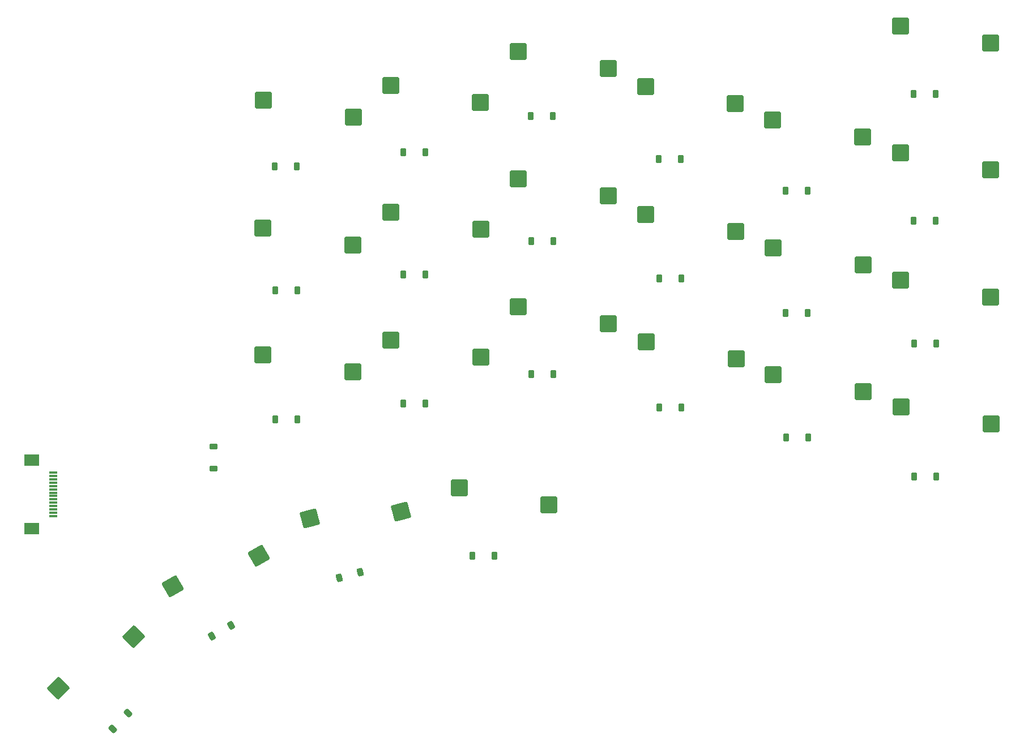
<source format=gtp>
G04 #@! TF.GenerationSoftware,KiCad,Pcbnew,7.0.10-7.0.10~ubuntu23.10.1*
G04 #@! TF.CreationDate,2024-01-07T20:04:01-05:00*
G04 #@! TF.ProjectId,Right PCB,52696768-7420-4504-9342-2e6b69636164,rev?*
G04 #@! TF.SameCoordinates,Original*
G04 #@! TF.FileFunction,Paste,Top*
G04 #@! TF.FilePolarity,Positive*
%FSLAX46Y46*%
G04 Gerber Fmt 4.6, Leading zero omitted, Abs format (unit mm)*
G04 Created by KiCad (PCBNEW 7.0.10-7.0.10~ubuntu23.10.1) date 2024-01-07 20:04:01*
%MOMM*%
%LPD*%
G01*
G04 APERTURE LIST*
G04 Aperture macros list*
%AMRoundRect*
0 Rectangle with rounded corners*
0 $1 Rounding radius*
0 $2 $3 $4 $5 $6 $7 $8 $9 X,Y pos of 4 corners*
0 Add a 4 corners polygon primitive as box body*
4,1,4,$2,$3,$4,$5,$6,$7,$8,$9,$2,$3,0*
0 Add four circle primitives for the rounded corners*
1,1,$1+$1,$2,$3*
1,1,$1+$1,$4,$5*
1,1,$1+$1,$6,$7*
1,1,$1+$1,$8,$9*
0 Add four rect primitives between the rounded corners*
20,1,$1+$1,$2,$3,$4,$5,0*
20,1,$1+$1,$4,$5,$6,$7,0*
20,1,$1+$1,$6,$7,$8,$9,0*
20,1,$1+$1,$8,$9,$2,$3,0*%
G04 Aperture macros list end*
%ADD10RoundRect,0.225000X0.375000X-0.225000X0.375000X0.225000X-0.375000X0.225000X-0.375000X-0.225000X0*%
%ADD11RoundRect,0.250000X-1.025000X-1.000000X1.025000X-1.000000X1.025000X1.000000X-1.025000X1.000000X0*%
%ADD12RoundRect,0.225000X-0.225000X-0.375000X0.225000X-0.375000X0.225000X0.375000X-0.225000X0.375000X0*%
%ADD13RoundRect,0.225000X-0.120276X-0.420456X0.314390X-0.303988X0.120276X0.420456X-0.314390X0.303988X0*%
%ADD14RoundRect,0.225000X0.106066X-0.424264X0.424264X-0.106066X-0.106066X0.424264X-0.424264X0.106066X0*%
%ADD15RoundRect,0.250000X-0.731255X-1.231215X1.248893X-0.700636X0.731255X1.231215X-1.248893X0.700636X0*%
%ADD16RoundRect,0.225000X-0.007356X-0.437260X0.382356X-0.212260X0.007356X0.437260X-0.382356X0.212260X0*%
%ADD17RoundRect,0.250000X-0.387676X-1.378525X1.387676X-0.353525X0.387676X1.378525X-1.387676X0.353525X0*%
%ADD18R,1.300000X0.300000*%
%ADD19R,2.200000X1.800000*%
%ADD20RoundRect,0.250000X-0.017678X-1.431891X1.431891X0.017678X0.017678X1.431891X-1.431891X-0.017678X0*%
G04 APERTURE END LIST*
D10*
X74000000Y-107550000D03*
X74000000Y-110850000D03*
D11*
X113940000Y-56060000D03*
X100490000Y-53520000D03*
X171160000Y-99360000D03*
X157710000Y-96820000D03*
D12*
X159650000Y-106200000D03*
X162950000Y-106200000D03*
D11*
X133040000Y-50960000D03*
X119590000Y-48420000D03*
D12*
X121550000Y-76800000D03*
X124850000Y-76800000D03*
D13*
X92806222Y-127227051D03*
X95993778Y-126372949D03*
D11*
X190160000Y-47160000D03*
X176710000Y-44620000D03*
X124180000Y-116260000D03*
X110730000Y-113720000D03*
D12*
X140650000Y-101700000D03*
X143950000Y-101700000D03*
D11*
X190260000Y-104160000D03*
X176810000Y-101620000D03*
D12*
X102350000Y-101100000D03*
X105650000Y-101100000D03*
D11*
X190160000Y-85160000D03*
X176710000Y-82620000D03*
X152040000Y-56260000D03*
X138590000Y-53720000D03*
D12*
X178650000Y-54800000D03*
X181950000Y-54800000D03*
X159550000Y-87600000D03*
X162850000Y-87600000D03*
X112750000Y-123900000D03*
X116050000Y-123900000D03*
D11*
X94880000Y-77360000D03*
X81430000Y-74820000D03*
D12*
X178750000Y-112000000D03*
X182050000Y-112000000D03*
D11*
X94900000Y-58300000D03*
X81450000Y-55760000D03*
D14*
X58933274Y-149766726D03*
X61266726Y-147433274D03*
D15*
X102051814Y-117241640D03*
X88402711Y-118269305D03*
D11*
X133060000Y-70060000D03*
X119610000Y-67520000D03*
D12*
X140650000Y-82400000D03*
X143950000Y-82400000D03*
D11*
X113980000Y-94160000D03*
X100530000Y-91620000D03*
D12*
X83250000Y-103500000D03*
X86550000Y-103500000D03*
X140550000Y-64500000D03*
X143850000Y-64500000D03*
X83150000Y-65600000D03*
X86450000Y-65600000D03*
D11*
X152080000Y-75360000D03*
X138630000Y-72820000D03*
D12*
X178650000Y-73800000D03*
X181950000Y-73800000D03*
D16*
X73771058Y-135925000D03*
X76628942Y-134275000D03*
D11*
X190160000Y-66160000D03*
X176710000Y-63620000D03*
D12*
X102350000Y-81800000D03*
X105650000Y-81800000D03*
D11*
X133060000Y-89160000D03*
X119610000Y-86620000D03*
X152160000Y-94460000D03*
X138710000Y-91920000D03*
D12*
X102350000Y-63500000D03*
X105650000Y-63500000D03*
X178750000Y-92100000D03*
X182050000Y-92100000D03*
D11*
X94860000Y-96360000D03*
X81410000Y-93820000D03*
D12*
X121450000Y-58100000D03*
X124750000Y-58100000D03*
D11*
X113960000Y-75060000D03*
X100510000Y-72520000D03*
X171160000Y-80360000D03*
X157710000Y-77820000D03*
D17*
X80803947Y-123920295D03*
X67885905Y-128445591D03*
D18*
X50099994Y-111450000D03*
X50099994Y-111950001D03*
X50099994Y-112450000D03*
X50099994Y-112950002D03*
X50099994Y-113450001D03*
X50099994Y-113950000D03*
X50099994Y-114450001D03*
X50099994Y-114950000D03*
X50099994Y-115450002D03*
X50099994Y-115950001D03*
X50099994Y-116450000D03*
X50099994Y-116950002D03*
X50099994Y-117450001D03*
X50099994Y-117950002D03*
D19*
X46849993Y-109550001D03*
X46849993Y-119850001D03*
D12*
X83250000Y-84200000D03*
X86550000Y-84200000D03*
D20*
X62116153Y-135991745D03*
X50809515Y-143706280D03*
D11*
X171040000Y-61260000D03*
X157590000Y-58720000D03*
D12*
X121550000Y-96700000D03*
X124850000Y-96700000D03*
X159550000Y-69300000D03*
X162850000Y-69300000D03*
M02*

</source>
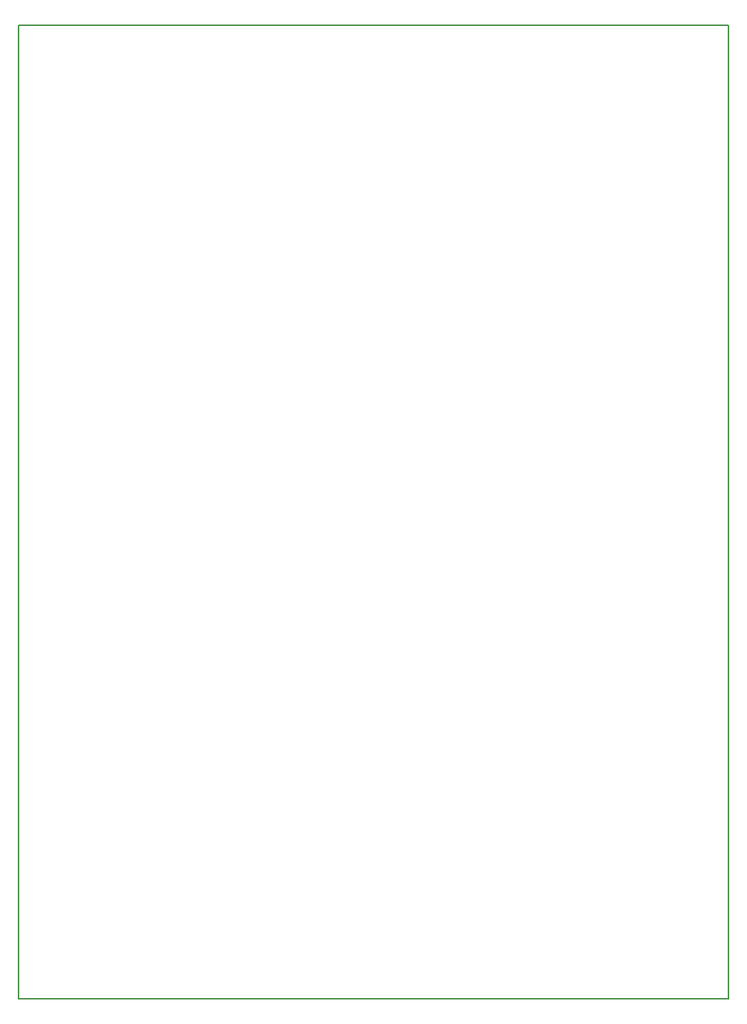
<source format=gm1>
G04 #@! TF.GenerationSoftware,KiCad,Pcbnew,8.0.2-1*
G04 #@! TF.CreationDate,2024-05-10T10:14:59+02:00*
G04 #@! TF.ProjectId,scribble,73637269-6262-46c6-952e-6b696361645f,rev?*
G04 #@! TF.SameCoordinates,Original*
G04 #@! TF.FileFunction,Profile,NP*
%FSLAX46Y46*%
G04 Gerber Fmt 4.6, Leading zero omitted, Abs format (unit mm)*
G04 Created by KiCad (PCBNEW 8.0.2-1) date 2024-05-10 10:14:59*
%MOMM*%
%LPD*%
G01*
G04 APERTURE LIST*
G04 #@! TA.AperFunction,Profile*
%ADD10C,0.200000*%
G04 #@! TD*
G04 APERTURE END LIST*
D10*
X50000000Y-50000000D02*
X131000000Y-50000000D01*
X131000000Y-161000000D01*
X50000000Y-161000000D01*
X50000000Y-50000000D01*
M02*

</source>
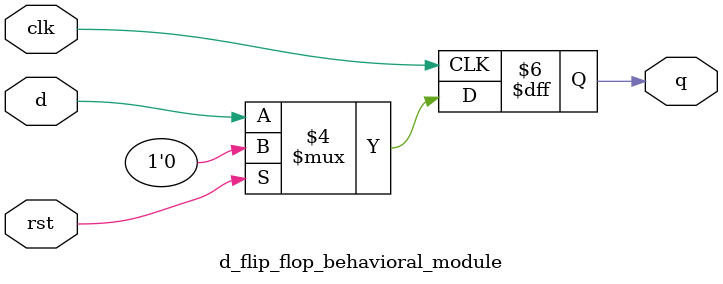
<source format=v>

module d_flip_flop_behavioral_module (d, clk, rst, q);
	input d;
	input clk; // clock
  input rst;

	output reg q;
	
always @(posedge clk)
  if (rst == 1)
    q <= 1'b0;
  else 
    q <= d;
endmodule
</source>
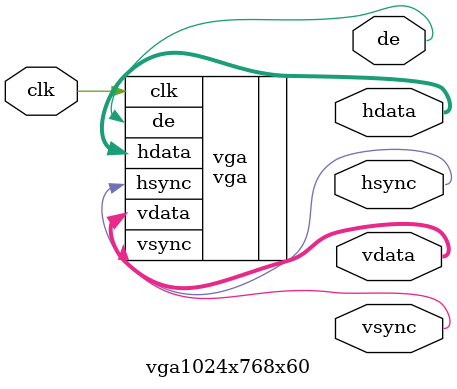
<source format=v>
`timescale 1ns / 100ps
module vga1024x768x60
(
	input wire clk,
	output wire hsync,
	output wire vsync,
	output wire [11:0] hdata,
	output wire [11:0] vdata,
	output wire de
);
	 
	// Instantiate
	vga #(12, 1024, 1032, 1176, 1344, 768, 771, 777, 806, 0, 0) vga (
		.clk(clk), 
		.hdata(hdata),
		.vdata(vdata),
		.hsync(hsync),
		.vsync(vsync),
		.de(de)
	);

endmodule


</source>
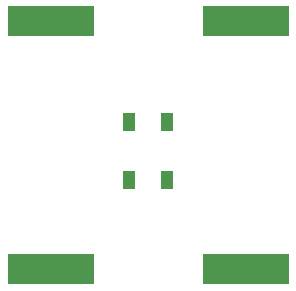
<source format=gbr>
G04 #@! TF.GenerationSoftware,KiCad,Pcbnew,(5.1.9)-1*
G04 #@! TF.CreationDate,2021-05-25T21:01:34+02:00*
G04 #@! TF.ProjectId,Omamori,4f6d616d-6f72-4692-9e6b-696361645f70,rev?*
G04 #@! TF.SameCoordinates,Original*
G04 #@! TF.FileFunction,Paste,Top*
G04 #@! TF.FilePolarity,Positive*
%FSLAX46Y46*%
G04 Gerber Fmt 4.6, Leading zero omitted, Abs format (unit mm)*
G04 Created by KiCad (PCBNEW (5.1.9)-1) date 2021-05-25 21:01:34*
%MOMM*%
%LPD*%
G01*
G04 APERTURE LIST*
%ADD10R,7.400000X2.500000*%
%ADD11R,1.000000X1.500000*%
G04 APERTURE END LIST*
D10*
X16750000Y-19500000D03*
X16750000Y-40500000D03*
X33250000Y-19500000D03*
X33250000Y-40500000D03*
D11*
X26600000Y-28050000D03*
X23400000Y-28050000D03*
X26600000Y-32950000D03*
X23400000Y-32950000D03*
M02*

</source>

◇ ◇ ◇ ◇ ◇ ◇ ◇

Leave every picture out and write out exactly the lines from the line with "X50000000Y-50000000D01*" through the last line of the material.

X50000000Y-50000000D01*
M02*

</source>
<source format=v>

module d_flip_flop_behavioral_module (d, clk, rst, q);
	input d;
	input clk; // clock
  input rst;

	output reg q;
	
always @(posedge clk)
  if (rst == 1)
    q <= 1'b0;
  else 
    q <= d;
endmodule
</source>
<source format=v>
`timescale 1ns / 100ps
module vga1024x768x60
(
	input wire clk,
	output wire hsync,
	output wire vsync,
	output wire [11:0] hdata,
	output wire [11:0] vdata,
	output wire de
);
	 
	// Instantiate
	vga #(12, 1024, 1032, 1176, 1344, 768, 771, 777, 806, 0, 0) vga (
		.clk(clk), 
		.hdata(hdata),
		.vdata(vdata),
		.hsync(hsync),
		.vsync(vsync),
		.de(de)
	);

endmodule


</source>
<source format=gbr>
G04 #@! TF.GenerationSoftware,KiCad,Pcbnew,(5.1.9)-1*
G04 #@! TF.CreationDate,2021-05-25T21:01:34+02:00*
G04 #@! TF.ProjectId,Omamori,4f6d616d-6f72-4692-9e6b-696361645f70,rev?*
G04 #@! TF.SameCoordinates,Original*
G04 #@! TF.FileFunction,Paste,Top*
G04 #@! TF.FilePolarity,Positive*
%FSLAX46Y46*%
G04 Gerber Fmt 4.6, Leading zero omitted, Abs format (unit mm)*
G04 Created by KiCad (PCBNEW (5.1.9)-1) date 2021-05-25 21:01:34*
%MOMM*%
%LPD*%
G01*
G04 APERTURE LIST*
%ADD10R,7.400000X2.500000*%
%ADD11R,1.000000X1.500000*%
G04 APERTURE END LIST*
D10*
X16750000Y-19500000D03*
X16750000Y-40500000D03*
X33250000Y-19500000D03*
X33250000Y-40500000D03*
D11*
X26600000Y-28050000D03*
X23400000Y-28050000D03*
X26600000Y-32950000D03*
X23400000Y-32950000D03*
M02*

</source>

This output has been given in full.